Convolutional Rectangular Attention Module
This provides a novel spatial attention mechanism for convolutional models, improving performance and interpretability, but it is incremental as it builds on existing attention methods.
The paper tackles the problem of irregular boundaries in spatial attention maps by introducing a rectangular attention module that constrains the attention region to a rectangle parametrized by 5 parameters, resulting in better stability and generalization, and it systematically outperforms position-wise counterparts in experiments.

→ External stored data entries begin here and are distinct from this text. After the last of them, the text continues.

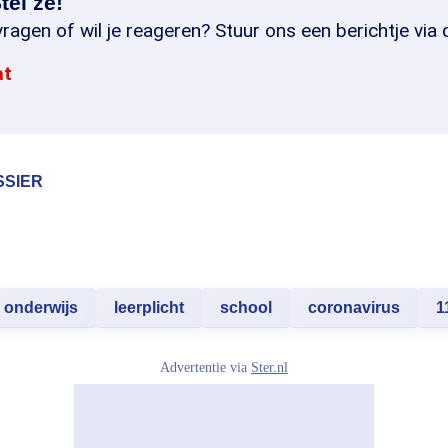
tel ze!
ragen of wil je reageren? Stuur ons een berichtje via 
at
SSIER
onderwijs
leerplicht
school
coronavirus
1
Advertentie via
Ster.nl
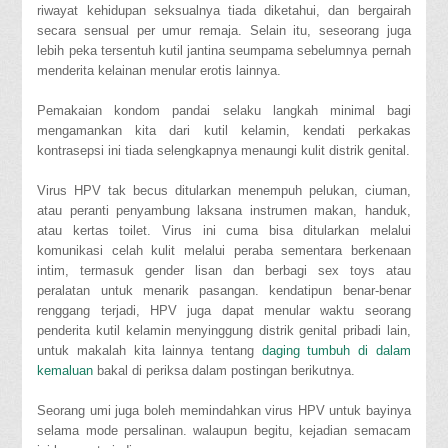
riwayat kehidupan seksualnya tiada diketahui, dan bergairah
secara sensual per umur remaja. Selain itu, seseorang juga
lebih peka tersentuh kutil jantina seumpama sebelumnya pernah
menderita kelainan menular erotis lainnya.
Pemakaian kondom pandai selaku langkah minimal bagi
mengamankan kita dari kutil kelamin, kendati perkakas
kontrasepsi ini tiada selengkapnya menaungi kulit distrik genital.
Virus HPV tak becus ditularkan menempuh pelukan, ciuman,
atau peranti penyambung laksana instrumen makan, handuk,
atau kertas toilet. Virus ini cuma bisa ditularkan melalui
komunikasi celah kulit melalui peraba sementara berkenaan
intim, termasuk gender lisan dan berbagi sex toys atau
peralatan untuk menarik pasangan. kendatipun benar-benar
renggang terjadi, HPV juga dapat menular waktu seorang
penderita kutil kelamin menyinggung distrik genital pribadi lain,
untuk makalah kita lainnya tentang
daging tumbuh di dalam
kemaluan
bakal di periksa dalam postingan berikutnya.
Seorang umi juga boleh memindahkan virus HPV untuk bayinya
selama mode persalinan. walaupun begitu, kejadian semacam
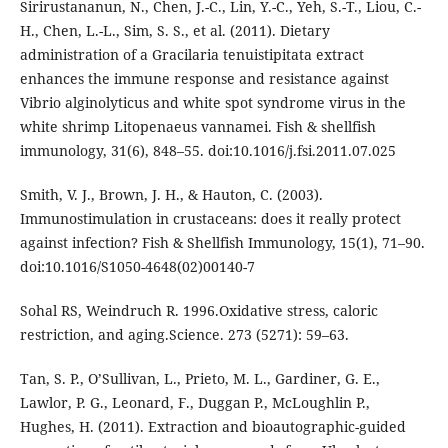
Sirirustananun, N., Chen, J.-C., Lin, Y.-C., Yeh, S.-T., Liou, C.-
H., Chen, L.-L., Sim, S. S., et al. (2011). Dietary
administration of a Gracilaria tenuistipitata extract
enhances the immune response and resistance against
Vibrio alginolyticus and white spot syndrome virus in the
white shrimp Litopenaeus vannamei. Fish & shellfish
immunology, 31(6), 848–55. doi:10.1016/j.fsi.2011.07.025
Smith, V. J., Brown, J. H., & Hauton, C. (2003).
Immunostimulation in crustaceans: does it really protect
against infection? Fish & Shellfish Immunology, 15(1), 71–90.
doi:10.1016/S1050-4648(02)00140-7
Sohal RS, Weindruch R. 1996.Oxidative stress, caloric
restriction, and aging.Science. 273 (5271): 59–63.
Tan, S. P., O’Sullivan, L., Prieto, M. L., Gardiner, G. E.,
Lawlor, P. G., Leonard, F., Duggan P., McLoughlin P.,
Hughes, H. (2011). Extraction and bioautographic-guided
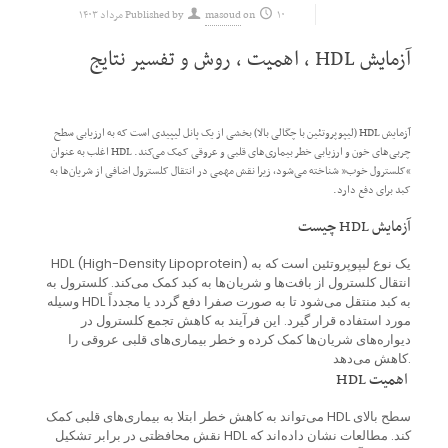
۱۰ مرداد ۱۴۰۳
on
masoud
Published by
آزمایش HDL ، اهمیت ، روش و تفسیر نتایج
آزمایش HDL (لیپوپروتئین با چگالی بالا) بخشی از یک پانل لیپیدی است که به ارزیابی سطح
چربی‌های خون و ارزیابی خطر بیماری‌های قلبی و عروقی کمک می‌کند. HDL اغلب به عنوان
“کلسترول خوب” شناخته می‌شود، زیرا نقش مهمی در انتقال کلسترول اضافی از شریان‌ها به
کبد برای دفع دارد.
آزمایش HDL چیست
HDL (High-Density Lipoprotein) یک نوع لیپوپروتئین است که به
انتقال کلسترول از بافت‌ها و شریان‌ها به کبد کمک می‌کند. کلسترول به
وسیله HDL به کبد منتقل می‌شود تا به صورت صفرا دفع گردد یا مجدداً
مورد استفاده قرار گیرد. این فرآیند به کاهش تجمع کلسترول در
دیواره‌های شریان‌ها کمک کرده و خطر بیماری‌های قلبی عروقی را
کاهش می‌دهد.
اهمیت HDL
سطح بالای HDL می‌تواند به کاهش خطر ابتلا به بیماری‌های قلبی کمک
کند. مطالعات نشان داده‌اند که HDL نقش محافظتی در برابر تشکیل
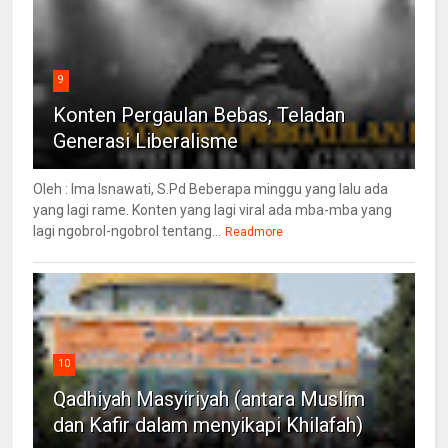
9
Konten Pergaulan Bebas, Teladan
Generasi Liberalisme
Oleh : Ima Isnawati, S.Pd Beberapa minggu yang lalu ada
yang lagi rame. Konten yang lagi viral ada mba-mba yang
lagi ngobrol-ngobrol tentang...
Readmore
10
Qadhiyah Masyiriyah (antara Muslim
dan Kafir dalam menyikapi Khilafah)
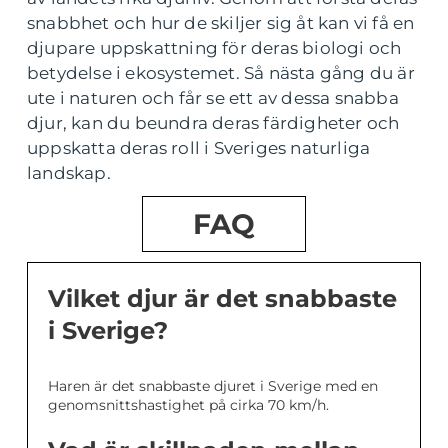
snabbhet och hur de skiljer sig åt kan vi få en
djupare uppskattning för deras biologi och
betydelse i ekosystemet. Så nästa gång du är
ute i naturen och får se ett av dessa snabba
djur, kan du beundra deras färdigheter och
uppskatta deras roll i Sveriges naturliga
landskap.
FAQ
Vilket djur är det snabbaste
i Sverige?
Haren är det snabbaste djuret i Sverige med en
genomsnittshastighet på cirka 70 km/h.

In this paper, we introduce a novel spatial attention module that can be easily integrated to any convolutional network. This module guides the model to pay attention to the most discriminative part of an image. This enables the model to attain a better performance by an end-to-end training. In conventional approaches, a spatial attention map is typically generated in a position-wise manner. Thus, it is often resulting in irregular boundaries and so can hamper generalization to new samples. In our method, the attention region is constrained to be rectangular. This rectangle is parametrized by only 5 parameters, allowing for a better stability and generalization to new samples. In our experiments, our method systematically outperforms the position-wise counterpart. So that, we provide a novel useful spatial attention mechanism for convolutional models. Besides, our module also provides the interpretability regarding the \textit{where to look} question, as it helps to know the part of the input on which the model focuses to produce the prediction.